__EXERCISE__
Can you copy the text of every entry below word for word, leaving the pictures out of your answer?
*** Opening of RECORDS SHOWN ***
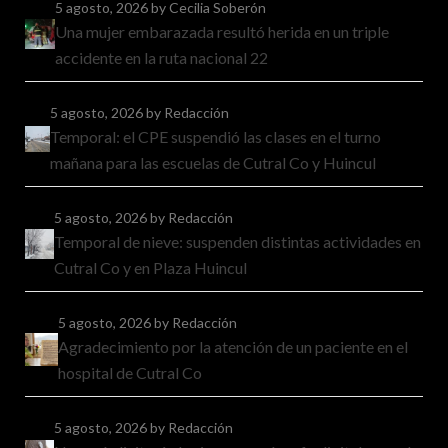
5 agosto, 2026
by Cecilia Soberón
Una mujer embarazada resultó herida en un triple
accidente en la ruta nacional 22
5 agosto, 2026
by Redacción
Temporal: el CPE suspendió las clases en el turno
mañana para las escuelas de Cutral Co y Huincul
5 agosto, 2026
by Redacción
Temporal de nieve: suspenden distintas actividades en
Cutral Co y en Plaza Huincul
5 agosto, 2026
by Redacción
Agradecimiento por la atención de un paciente en el
hospital de Cutral Co
5 agosto, 2026
by Redacción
*** Close of RECORDS SHOWN ***
__SOLUTION__
5 agosto, 2026
by Cecilia Soberón
Una mujer embarazada resultó herida en un triple
accidente en la ruta nacional 22
5 agosto, 2026
by Redacción
Temporal: el CPE suspendió las clases en el turno
mañana para las escuelas de Cutral Co y Huincul
5 agosto, 2026
by Redacción
Temporal de nieve: suspenden distintas actividades en
Cutral Co y en Plaza Huincul
5 agosto, 2026
by Redacción
Agradecimiento por la atención de un paciente en el
hospital de Cutral Co
5 agosto, 2026
by Redacción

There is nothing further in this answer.